We are developing world-class Messaging support for Customer Service. Thus, it follows that we MUST support emojis since consumers, who are interacting with our clients, will often express their emotions using these handy icons. As we embarked on this endeavor we were excited to see that although emojis don’t have an “official standard” they do have an official block in the unicode+ range and they have many “defacto standards”. Here is a little info about them:

Emojis 101

  1. They start in the U+1F60x Unicode block
  2. They can be rendered by all browsers — although the computer needs a font that supports them.
  3. You MUST support UTF-8 in your Microservice, your pipes (MessageQueues), your DataStores (mysql, nosql, etc), and really anywhere else the message might flow through. This article by Twilio does a nice job explaining what to look for!

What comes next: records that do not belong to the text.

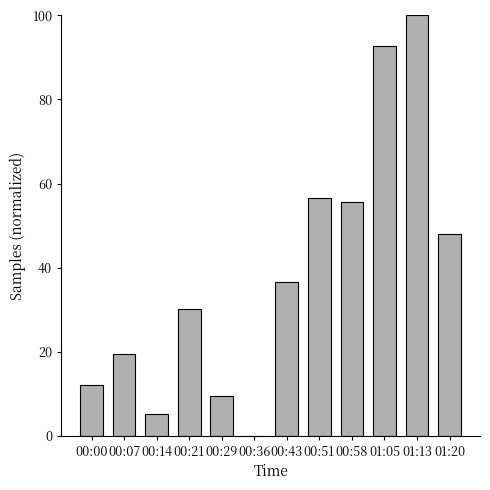

Is it true that the value at 01:13 is 100.0?

True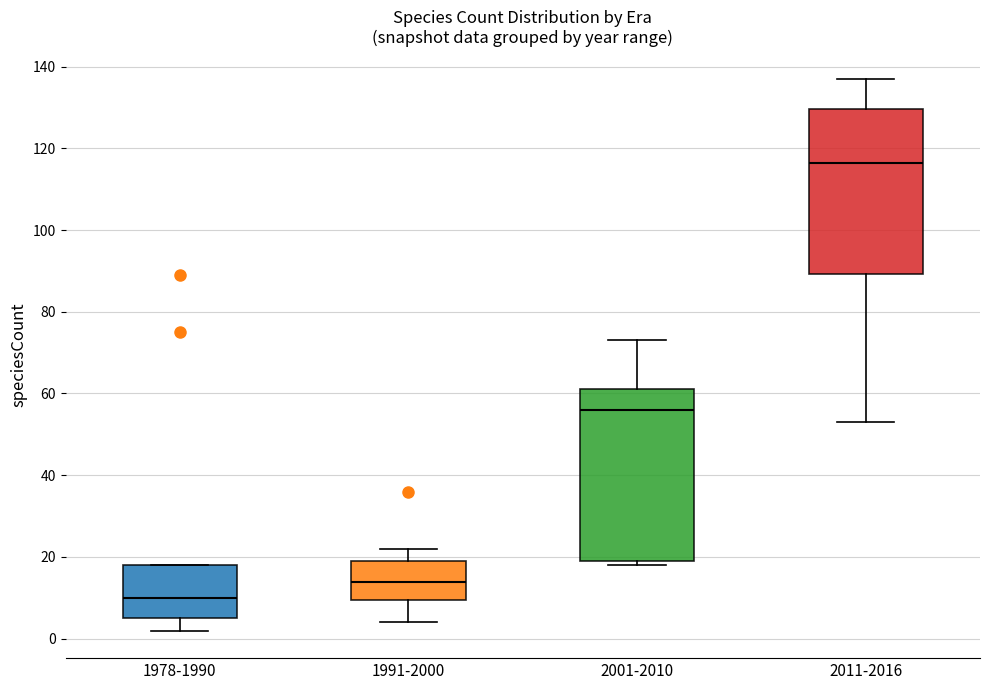

Where does the lower whisker of the box for 2011-2016 end on the y-axis? The values are not printed on the chart, so give them approximately, as read against the axis.

54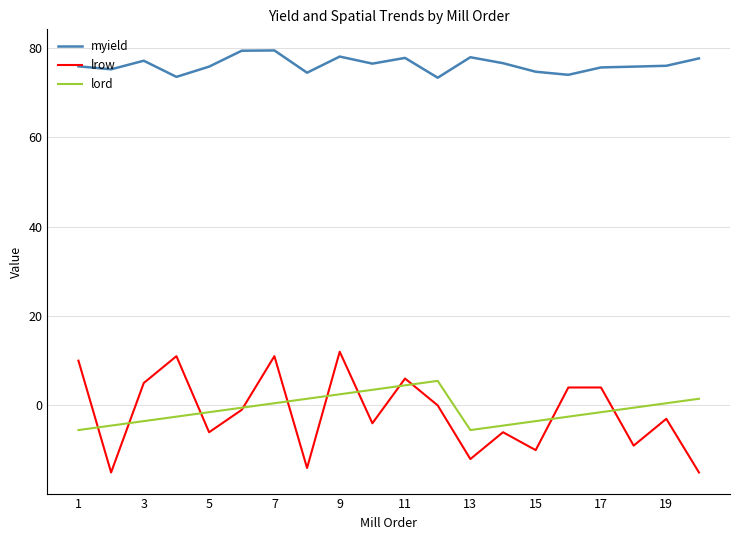

Which series has the largest range (max minus min)?

lrow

Great so we followed all of this and things are working great locally and in our VM test environment. Next we check in the code and it works its way through our continuous deployment pipeline. The service is out in our internal “production” environment and I go to use it… guess what instead of seeing 😀 I see: ?

… ugg

The Problem!

When running locally and when running in our VM test environment we are using our Mac or Linux OS’s. However, once our microservice gets deployed we are hosting it in a Docker Image whose base image is Ubuntu Trusty. This sent me down a wild goose chase checking all the different things that could possibly be not handling UTF-8 correctly. In the end a colleague of mine pointed me into looking into the LANG environment variable which nudged me towards the bigger problem…

Ubuntu Trusty Base Image and Locale

It appears that by default the Ubuntu Trusty base docker image has no Locales generated. Because of this, it really doesn’t matter what you set the environment variable to. If your not familiar with this stuff the Locale page has more details.To solve this in your Dockerfile you can do something as simple as this:

RUN locale-gen en_US.UTF-8
ENV LANG en_US.UTF-8
ENV LANGUAGE en_US:en
ENV LC_ALL en_US.UTF-8

This is one of those times where I love working alongside other great Software Engineers — it truly makes all the difference when trying to solve confusing and/or complex problems. Hope others find this helpful if you are running into similar situations. Enjoy!